### The task
Look through the data below for the line with "thumb ip: (124, 103)" and the line with "pinky tip: (107, 164)", then output those two and all lines in between, exactly as written.

Dataset excerpts
BEGIN
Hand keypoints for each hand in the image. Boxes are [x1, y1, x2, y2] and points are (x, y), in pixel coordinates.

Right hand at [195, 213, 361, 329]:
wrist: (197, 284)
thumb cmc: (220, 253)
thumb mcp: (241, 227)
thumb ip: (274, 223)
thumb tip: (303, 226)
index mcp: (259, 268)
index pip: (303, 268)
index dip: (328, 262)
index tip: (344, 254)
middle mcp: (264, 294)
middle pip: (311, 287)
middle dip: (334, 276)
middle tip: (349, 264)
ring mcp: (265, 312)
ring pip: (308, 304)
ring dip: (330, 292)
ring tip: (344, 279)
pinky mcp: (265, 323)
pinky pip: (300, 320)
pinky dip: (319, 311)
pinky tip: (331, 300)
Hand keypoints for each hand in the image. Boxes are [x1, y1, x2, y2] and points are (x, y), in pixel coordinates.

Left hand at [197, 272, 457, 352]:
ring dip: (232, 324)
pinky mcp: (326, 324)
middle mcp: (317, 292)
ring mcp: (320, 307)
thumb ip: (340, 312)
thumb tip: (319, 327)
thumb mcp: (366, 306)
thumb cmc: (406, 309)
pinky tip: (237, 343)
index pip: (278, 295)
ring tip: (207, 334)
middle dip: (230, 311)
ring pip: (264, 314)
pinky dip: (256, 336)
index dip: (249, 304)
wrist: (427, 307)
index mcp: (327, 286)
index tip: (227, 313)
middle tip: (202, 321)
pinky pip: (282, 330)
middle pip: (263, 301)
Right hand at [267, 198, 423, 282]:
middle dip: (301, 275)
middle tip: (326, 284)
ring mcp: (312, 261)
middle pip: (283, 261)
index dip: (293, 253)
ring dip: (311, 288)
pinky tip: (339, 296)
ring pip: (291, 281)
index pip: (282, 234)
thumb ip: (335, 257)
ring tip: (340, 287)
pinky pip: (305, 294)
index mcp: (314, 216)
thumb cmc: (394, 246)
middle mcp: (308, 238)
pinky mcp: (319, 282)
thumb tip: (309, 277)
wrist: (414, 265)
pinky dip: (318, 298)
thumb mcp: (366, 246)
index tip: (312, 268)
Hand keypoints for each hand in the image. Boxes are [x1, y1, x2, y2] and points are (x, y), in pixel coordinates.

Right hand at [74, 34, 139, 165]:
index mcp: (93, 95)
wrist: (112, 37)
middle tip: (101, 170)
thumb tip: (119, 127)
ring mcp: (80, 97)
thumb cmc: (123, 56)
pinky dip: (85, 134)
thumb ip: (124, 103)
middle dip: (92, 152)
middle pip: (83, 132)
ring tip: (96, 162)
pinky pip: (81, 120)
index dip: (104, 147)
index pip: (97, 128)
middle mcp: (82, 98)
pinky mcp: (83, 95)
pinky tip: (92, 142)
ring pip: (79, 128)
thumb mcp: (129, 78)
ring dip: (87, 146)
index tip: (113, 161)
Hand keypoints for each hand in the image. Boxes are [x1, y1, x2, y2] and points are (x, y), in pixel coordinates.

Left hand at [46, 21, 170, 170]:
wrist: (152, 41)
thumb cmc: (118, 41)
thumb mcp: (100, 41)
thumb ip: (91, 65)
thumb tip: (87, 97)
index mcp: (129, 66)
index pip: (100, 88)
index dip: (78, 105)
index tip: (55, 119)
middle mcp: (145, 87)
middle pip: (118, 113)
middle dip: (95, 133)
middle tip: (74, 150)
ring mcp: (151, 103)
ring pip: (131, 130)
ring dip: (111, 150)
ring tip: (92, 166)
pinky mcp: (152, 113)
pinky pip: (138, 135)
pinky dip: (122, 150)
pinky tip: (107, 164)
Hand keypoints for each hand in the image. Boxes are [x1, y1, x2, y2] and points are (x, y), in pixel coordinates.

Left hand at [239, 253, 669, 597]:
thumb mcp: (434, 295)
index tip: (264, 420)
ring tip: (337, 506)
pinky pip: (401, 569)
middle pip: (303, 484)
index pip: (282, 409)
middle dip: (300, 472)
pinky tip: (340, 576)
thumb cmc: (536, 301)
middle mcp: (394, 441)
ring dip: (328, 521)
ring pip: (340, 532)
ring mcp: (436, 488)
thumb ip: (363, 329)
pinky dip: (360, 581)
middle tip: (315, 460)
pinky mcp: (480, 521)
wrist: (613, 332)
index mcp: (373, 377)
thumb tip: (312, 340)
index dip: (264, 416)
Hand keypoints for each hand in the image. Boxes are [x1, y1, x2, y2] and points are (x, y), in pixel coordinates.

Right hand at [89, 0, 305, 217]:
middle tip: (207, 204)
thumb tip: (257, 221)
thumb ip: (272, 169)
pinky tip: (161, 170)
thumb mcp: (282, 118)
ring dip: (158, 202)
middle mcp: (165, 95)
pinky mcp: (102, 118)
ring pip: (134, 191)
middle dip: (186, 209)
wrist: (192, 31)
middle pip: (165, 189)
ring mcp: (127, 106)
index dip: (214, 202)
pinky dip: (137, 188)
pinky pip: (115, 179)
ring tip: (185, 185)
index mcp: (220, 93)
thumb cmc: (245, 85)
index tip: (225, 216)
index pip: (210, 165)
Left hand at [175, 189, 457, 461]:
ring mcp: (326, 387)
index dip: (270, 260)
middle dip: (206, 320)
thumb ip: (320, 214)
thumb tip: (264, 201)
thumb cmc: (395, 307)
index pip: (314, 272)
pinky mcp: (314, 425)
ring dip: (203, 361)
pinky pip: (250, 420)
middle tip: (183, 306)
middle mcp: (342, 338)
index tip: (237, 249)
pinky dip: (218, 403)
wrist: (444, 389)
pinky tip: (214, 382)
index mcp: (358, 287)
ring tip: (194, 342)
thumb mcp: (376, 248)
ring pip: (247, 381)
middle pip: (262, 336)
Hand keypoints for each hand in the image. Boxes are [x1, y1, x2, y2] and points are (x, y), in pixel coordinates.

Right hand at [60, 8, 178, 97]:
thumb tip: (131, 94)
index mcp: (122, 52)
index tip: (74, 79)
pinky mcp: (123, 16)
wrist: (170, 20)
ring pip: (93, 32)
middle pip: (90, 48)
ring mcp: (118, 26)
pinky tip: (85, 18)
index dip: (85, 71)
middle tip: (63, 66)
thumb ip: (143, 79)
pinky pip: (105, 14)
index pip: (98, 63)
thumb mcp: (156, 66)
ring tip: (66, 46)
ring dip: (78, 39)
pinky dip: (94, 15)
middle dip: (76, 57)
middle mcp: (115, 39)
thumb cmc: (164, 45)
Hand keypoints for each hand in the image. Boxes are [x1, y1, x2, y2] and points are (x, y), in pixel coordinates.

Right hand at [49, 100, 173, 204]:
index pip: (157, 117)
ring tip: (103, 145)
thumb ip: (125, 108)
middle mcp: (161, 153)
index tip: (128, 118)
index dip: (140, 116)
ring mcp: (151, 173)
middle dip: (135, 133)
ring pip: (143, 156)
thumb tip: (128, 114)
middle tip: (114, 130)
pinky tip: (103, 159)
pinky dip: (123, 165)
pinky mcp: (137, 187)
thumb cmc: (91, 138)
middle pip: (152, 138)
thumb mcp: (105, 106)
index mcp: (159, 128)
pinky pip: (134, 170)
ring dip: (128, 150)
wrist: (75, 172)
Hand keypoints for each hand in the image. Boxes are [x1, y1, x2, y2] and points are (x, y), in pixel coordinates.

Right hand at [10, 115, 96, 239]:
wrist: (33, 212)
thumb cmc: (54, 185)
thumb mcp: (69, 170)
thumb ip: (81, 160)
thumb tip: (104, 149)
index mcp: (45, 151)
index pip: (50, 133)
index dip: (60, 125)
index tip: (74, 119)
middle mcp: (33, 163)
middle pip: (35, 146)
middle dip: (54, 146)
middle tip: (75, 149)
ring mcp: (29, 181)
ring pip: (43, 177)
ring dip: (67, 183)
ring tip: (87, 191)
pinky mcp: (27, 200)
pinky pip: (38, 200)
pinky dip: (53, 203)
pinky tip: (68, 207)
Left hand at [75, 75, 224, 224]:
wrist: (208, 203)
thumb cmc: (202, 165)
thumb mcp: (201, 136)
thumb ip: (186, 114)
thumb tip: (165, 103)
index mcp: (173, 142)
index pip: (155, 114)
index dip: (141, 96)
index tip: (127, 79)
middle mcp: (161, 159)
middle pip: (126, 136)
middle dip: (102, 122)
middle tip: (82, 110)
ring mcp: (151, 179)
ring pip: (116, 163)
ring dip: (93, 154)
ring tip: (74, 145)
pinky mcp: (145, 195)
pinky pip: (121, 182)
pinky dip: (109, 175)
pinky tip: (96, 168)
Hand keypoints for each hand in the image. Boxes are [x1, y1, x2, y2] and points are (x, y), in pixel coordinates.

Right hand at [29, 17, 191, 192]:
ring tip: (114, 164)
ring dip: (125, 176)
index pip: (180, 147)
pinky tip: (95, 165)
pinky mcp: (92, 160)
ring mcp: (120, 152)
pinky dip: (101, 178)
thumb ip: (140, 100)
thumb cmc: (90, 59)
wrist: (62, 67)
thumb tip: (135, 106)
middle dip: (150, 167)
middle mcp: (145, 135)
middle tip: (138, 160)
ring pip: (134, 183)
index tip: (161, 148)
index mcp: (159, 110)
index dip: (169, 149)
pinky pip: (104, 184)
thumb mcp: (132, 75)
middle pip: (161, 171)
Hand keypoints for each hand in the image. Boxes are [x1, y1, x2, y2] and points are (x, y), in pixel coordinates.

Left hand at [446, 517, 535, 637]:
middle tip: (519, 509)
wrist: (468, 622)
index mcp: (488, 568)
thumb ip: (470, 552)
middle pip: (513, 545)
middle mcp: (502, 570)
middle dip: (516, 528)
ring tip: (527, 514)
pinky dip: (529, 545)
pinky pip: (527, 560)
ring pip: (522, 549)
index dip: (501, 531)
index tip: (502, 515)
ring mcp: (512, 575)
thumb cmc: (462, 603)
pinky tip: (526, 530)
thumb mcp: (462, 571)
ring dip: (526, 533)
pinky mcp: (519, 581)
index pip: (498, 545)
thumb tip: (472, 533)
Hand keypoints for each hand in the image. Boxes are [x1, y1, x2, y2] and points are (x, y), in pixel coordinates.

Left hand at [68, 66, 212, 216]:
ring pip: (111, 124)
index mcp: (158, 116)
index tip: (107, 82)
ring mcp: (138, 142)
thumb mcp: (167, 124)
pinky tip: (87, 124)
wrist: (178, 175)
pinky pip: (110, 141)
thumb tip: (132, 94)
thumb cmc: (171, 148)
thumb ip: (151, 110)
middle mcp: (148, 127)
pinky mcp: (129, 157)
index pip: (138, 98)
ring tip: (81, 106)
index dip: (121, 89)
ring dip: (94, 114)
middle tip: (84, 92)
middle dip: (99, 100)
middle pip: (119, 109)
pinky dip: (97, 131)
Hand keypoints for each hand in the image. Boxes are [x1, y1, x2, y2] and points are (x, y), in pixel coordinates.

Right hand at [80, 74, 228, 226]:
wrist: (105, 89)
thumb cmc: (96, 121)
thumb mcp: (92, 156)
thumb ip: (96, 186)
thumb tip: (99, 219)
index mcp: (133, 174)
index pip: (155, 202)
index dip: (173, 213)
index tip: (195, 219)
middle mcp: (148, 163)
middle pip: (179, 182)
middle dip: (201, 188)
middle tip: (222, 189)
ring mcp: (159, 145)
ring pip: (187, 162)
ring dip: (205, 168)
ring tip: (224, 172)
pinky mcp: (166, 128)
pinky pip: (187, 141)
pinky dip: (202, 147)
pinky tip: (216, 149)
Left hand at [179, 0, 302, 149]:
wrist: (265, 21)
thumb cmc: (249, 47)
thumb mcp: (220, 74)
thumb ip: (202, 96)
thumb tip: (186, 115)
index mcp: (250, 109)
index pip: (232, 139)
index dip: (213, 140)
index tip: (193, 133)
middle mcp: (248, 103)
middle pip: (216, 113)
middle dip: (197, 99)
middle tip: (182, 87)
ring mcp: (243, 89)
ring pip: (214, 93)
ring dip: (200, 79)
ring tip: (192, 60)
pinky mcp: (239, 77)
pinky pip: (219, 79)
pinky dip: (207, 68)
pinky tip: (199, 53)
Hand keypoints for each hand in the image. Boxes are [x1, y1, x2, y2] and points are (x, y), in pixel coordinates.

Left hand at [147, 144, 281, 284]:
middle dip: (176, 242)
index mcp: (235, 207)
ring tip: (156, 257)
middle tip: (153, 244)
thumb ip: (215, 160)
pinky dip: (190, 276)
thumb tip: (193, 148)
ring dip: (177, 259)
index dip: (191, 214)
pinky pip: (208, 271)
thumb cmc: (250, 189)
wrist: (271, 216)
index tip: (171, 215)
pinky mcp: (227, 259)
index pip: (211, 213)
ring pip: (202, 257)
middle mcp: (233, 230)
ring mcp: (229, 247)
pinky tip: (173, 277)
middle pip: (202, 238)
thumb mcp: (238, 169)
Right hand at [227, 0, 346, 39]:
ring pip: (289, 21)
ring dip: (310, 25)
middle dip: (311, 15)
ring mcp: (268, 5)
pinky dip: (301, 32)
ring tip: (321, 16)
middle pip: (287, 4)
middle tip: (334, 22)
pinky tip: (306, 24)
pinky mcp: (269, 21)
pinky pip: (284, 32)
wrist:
END
### Answer for this exercise
thumb ip: (124, 103)
middle dip: (92, 152)
middle pip: (83, 132)
ring tip: (96, 162)
pinky pip: (81, 120)
index dip: (104, 147)
index pip: (97, 128)
middle mcp: (82, 98)
pinky mcp: (83, 95)
pinky tip: (92, 142)
ring pip: (79, 128)
thumb mcp: (129, 78)
ring dip: (87, 146)
index tip: (113, 161)
Hand keypoints for each hand in the image. Boxes are [x1, y1, x2, y2] and points are (x, y), in pixel coordinates.

Left hand at [46, 21, 170, 170]:
wrist: (152, 41)
thumb cmc: (118, 41)
thumb mcp: (100, 41)
thumb ip: (91, 65)
thumb tip: (87, 97)
index mcp: (129, 66)
index pip: (100, 88)
index dip: (78, 105)
index tip: (55, 119)
middle mcp: (145, 87)
middle pip: (118, 113)
middle dip: (95, 133)
middle tip: (74, 150)
ring mcp: (151, 103)
ring pip: (131, 130)
ring dip: (111, 150)
ring tip: (92, 166)
pinky mcp: (152, 113)
pinky pip: (138, 135)
pinky dip: (122, 150)
pinky tip: (107, 164)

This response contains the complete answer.